Ни за что на свете она не показала бы, будто в чем-то его подозревает. И только когда Магда вернулась на кухню, пристальнее прежнего осмотрела ее. Ведь Бэлла когда-нибудь вернется же домой: вот и будет о чем посплетничать! Так что сейчас нужно получше разглядеть эту… штучку. Хорошенькая, мордашка умная. На чей вкус, конечно. Боже, по сравнению с Бэллой!..
Магда продолжала отмалчиваться, не принимая участия в разговоре. Вскоре Клара стала прощаться.
— Одной-то вечером ходить по улицам сейчас не стоит, — заметил Ласло, но Клара и слышать не хотела о том, чтобы он ее провожал.
Женщины холодно пожали друг другу руки. И холодно попрощались: «До свидания». — «Пока!»
Было уже поздно, Ласло и Магда разошлись по комнатам, так и не поговорив ни о чем. А на следующий день, вечером, Магда сообщила Ласло о своем решении переехать на другую квартиру. Ласло удивился. Почему?
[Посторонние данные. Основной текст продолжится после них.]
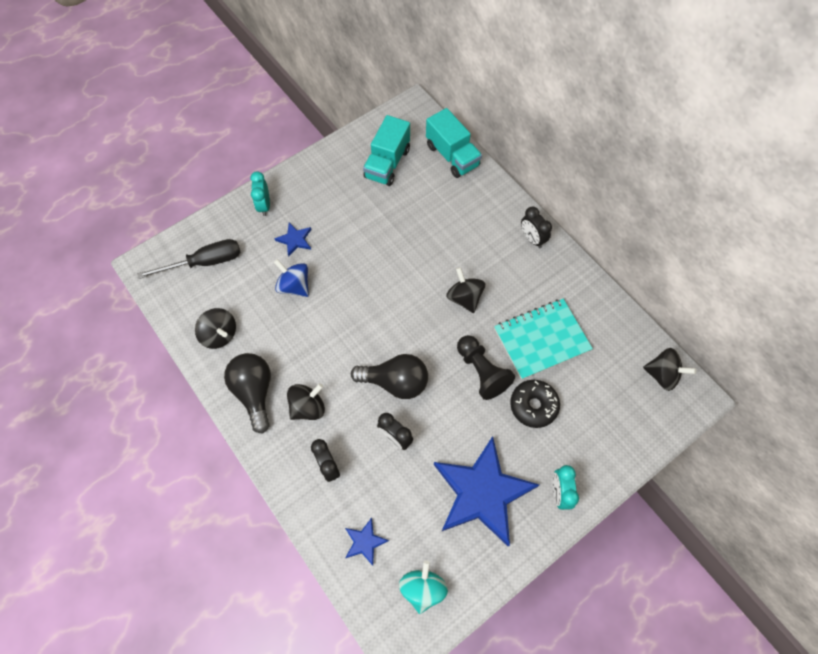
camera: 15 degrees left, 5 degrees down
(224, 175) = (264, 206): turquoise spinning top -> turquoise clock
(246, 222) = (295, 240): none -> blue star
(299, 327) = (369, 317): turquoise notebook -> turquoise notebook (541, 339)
Разве плохо так, как они живут сейчас?
— От новой квартиры мне будет ближе к Национальной помощи, — объяснила Магда. — Тогда я и днем смогу забегать домой, проведать Кати… Хозяйка на новой квартире берется готовить, стирать и присматривать за девочкой… И вообще так будет лучше.
Ласло пробовал возразить ей, но тут же испугался, что в нем говорит эгоизм и ему попросту не хочется самому заниматься домашним хозяйством. Но, пожалуй, больше всего он опасался объяснений с самим собой: почему он так боится одиночества и почему ему так не хочется расставаться с Магдой? Поэтому он проглотил все свои возражения, и следующую ночь Магда спала уже на новой квартире. А еще через два дня в квартиру Ласло явились две женщины — старая и молодая. Молодая была хороша собой, но рядом с матерью бросалась в глаза не красота, а удивительное ее сходство с безобразной старухой. Гостьи предъявили бумажку: ордер на вселение. На ордере стояла подпись Новотного. Женщины — мать с дочерью — до сих пор жили в уцелевшей части подвала в вилле Озди. Но теперь общественные рабочие, ремонтируя виллу, начали разбирать подвал, и женщинам нужно было предоставить жилье. Бэллы нет, решение заселить квартиры всех эвакуировавшихся на запад есть… Новотный поступил в полном соответствии с инструкциями.